-- Opening Marker --

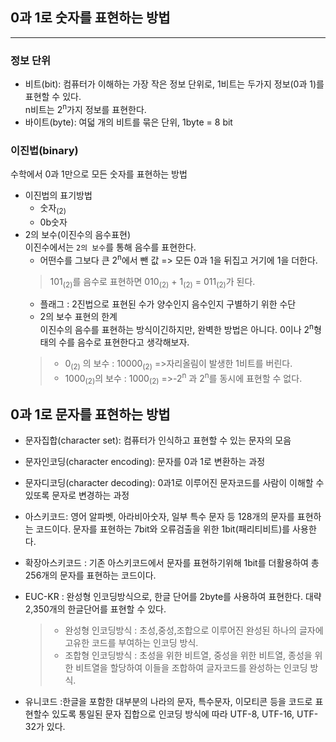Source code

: ## 0과 1로 숫자를 표현하는 방법 
- - -
### 정보 단위
- 비트(bit): 컴퓨터가 이해하는 가장 작은 정보 단위로, 1비트는 두가지 정보(0과 1)를 표현할 수 있다.  
 n비트는 2<sup>n</sup>가지 정보를 표현한다.
- 바이트(byte): 여덟 개의 비트를 묶은 단위, 1byte = 8 bit
### 이진법(binary)
수학에서 0과 1만으로 모든 숫자를 표현하는 방법
- 이진법의 표기방법
  - 숫자<sub>(2)</sub>
  - 0b숫자
- 2의 보수(이진수의 음수표현)  
  이진수에서는 `2의 보수`를 통해 음수를 표현한다.
  - 어떤수를 그보다 큰 2<sup>n</sup>에서 뺀 값
    => 모든 0과 1을 뒤집고 거기에 1을 더한다.
  >101<sub>(2)</sub>를 음수로 표현하면 010<sub>(2)</sub> + 1<sub>(2)</sub> = 011<sub>(2)</sub>가 된다.
  - 플래그 : 2진법으로 표현된 수가 양수인지 음수인지 구별하기 위한 수단
  - 2의 보수 표현의 한계  
   이진수의 음수를 표현하는 방식이긴하지만, 완벽한 방법은 아니다. 0이나 2<sup>n</sup>형태의 수를 음수로 표현한다고 생각해보자.
  >   - 0<sub>(2)</sub> 의 보수 : 10000<sub>(2)</sub> =>자리올림이 발생한 1비트를 버린다.  
  >   - 1000<sub>(2)</sub>의 보수 : 1000<sub>(2)</sub>  =>-2<sup>n</sup> 과 2<sup>n</sup>를 동시에 표현할 수 없다.
  
## 0과 1로 문자를 표현하는 방법
- 문자집합(character set): 컴퓨터가 인식하고 표현할 수 있는 문자의 모음
- 문자인코딩(character encoding): 문자를 0과 1로 변환하는 과정
- 문자디코딩(character decoding): 0과1로 이루어진 문자코드를 사람이 이해할 수 있또록 문자로 변경하는 과정

- 아스키코드: 영어 알파벳, 아라비아숫자, 일부 특수 문자 등 128개의 문자를 표현하는 코드이다. 문자를 표현하는 7bit와 오류검출을 위한 1bit(패리티비트)를 사용한다. 
- 확장아스키코드 : 기존 아스키코드에서 문자를 표현하기위해 1bit를 더활용하여 총 256개의 문자를 표현하는 코드이다.
- EUC-KR : 완성형 인코딩방식으로, 한글 단어를 2byte를 사용하여 표현한다. 대략 2,350개의 한글단어를 표현할 수 있다.
  >- 완성형 인코딩방식 : 초성,중성,조합으로 이루어진 완성된 하나의 글자에 고유한 코드를 부여하는 인코딩 방식.
  >- 조합형 인코딩방식 : 초성을 위한 비트열, 중성을 위한 비트열, 종성을 위한 비트열을 할당하여 이들을 조합하여 글자코드를 완성하는 인코딩 방식.
- 유니코드 :한글을 포함한 대부분의 나라의 문자, 특수문자, 이모티콘 등을 코드로 표현할수 있도록 통일된 문자 집합으로 인코딩 방식에 따라 UTF-8, UTF-16, UTF-32가 있다.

-- Closing Marker --

## EXERCISE BRIEF
Repeat the listing word for word. Leave images out.

## RESULT OF THIS TASK
Source code

: ## 0과 1로 숫자를 표현하는 방법 
- - -
### 정보 단위
- 비트(bit): 컴퓨터가 이해하는 가장 작은 정보 단위로, 1비트는 두가지 정보(0과 1)를 표현할 수 있다.  
 n비트는 2<sup>n</sup>가지 정보를 표현한다.
- 바이트(byte): 여덟 개의 비트를 묶은 단위, 1byte = 8 bit
### 이진법(binary)
수학에서 0과 1만으로 모든 숫자를 표현하는 방법
- 이진법의 표기방법
  - 숫자<sub>(2)</sub>
  - 0b숫자
- 2의 보수(이진수의 음수표현)  
  이진수에서는 `2의 보수`를 통해 음수를 표현한다.
  - 어떤수를 그보다 큰 2<sup>n</sup>에서 뺀 값
    => 모든 0과 1을 뒤집고 거기에 1을 더한다.
  >101<sub>(2)</sub>를 음수로 표현하면 010<sub>(2)</sub> + 1<sub>(2)</sub> = 011<sub>(2)</sub>가 된다.
  - 플래그 : 2진법으로 표현된 수가 양수인지 음수인지 구별하기 위한 수단
  - 2의 보수 표현의 한계  
   이진수의 음수를 표현하는 방식이긴하지만, 완벽한 방법은 아니다. 0이나 2<sup>n</sup>형태의 수를 음수로 표현한다고 생각해보자.
  >   - 0<sub>(2)</sub> 의 보수 : 10000<sub>(2)</sub> =>자리올림이 발생한 1비트를 버린다.  
  >   - 1000<sub>(2)</sub>의 보수 : 1000<sub>(2)</sub>  =>-2<sup>n</sup> 과 2<sup>n</sup>를 동시에 표현할 수 없다.
  
## 0과 1로 문자를 표현하는 방법
- 문자집합(character set): 컴퓨터가 인식하고 표현할 수 있는 문자의 모음
- 문자인코딩(character encoding): 문자를 0과 1로 변환하는 과정
- 문자디코딩(character decoding): 0과1로 이루어진 문자코드를 사람이 이해할 수 있또록 문자로 변경하는 과정

- 아스키코드: 영어 알파벳, 아라비아숫자, 일부 특수 문자 등 128개의 문자를 표현하는 코드이다. 문자를 표현하는 7bit와 오류검출을 위한 1bit(패리티비트)를 사용한다. 
- 확장아스키코드 : 기존 아스키코드에서 문자를 표현하기위해 1bit를 더활용하여 총 256개의 문자를 표현하는 코드이다.
- EUC-KR : 완성형 인코딩방식으로, 한글 단어를 2byte를 사용하여 표현한다. 대략 2,350개의 한글단어를 표현할 수 있다.
  >- 완성형 인코딩방식 : 초성,중성,조합으로 이루어진 완성된 하나의 글자에 고유한 코드를 부여하는 인코딩 방식.
  >- 조합형 인코딩방식 : 초성을 위한 비트열, 중성을 위한 비트열, 종성을 위한 비트열을 할당하여 이들을 조합하여 글자코드를 완성하는 인코딩 방식.
- 유니코드 :한글을 포함한 대부분의 나라의 문자, 특수문자, 이모티콘 등을 코드로 표현할수 있도록 통일된 문자 집합으로 인코딩 방식에 따라 UTF-8, UTF-16, UTF-32가 있다.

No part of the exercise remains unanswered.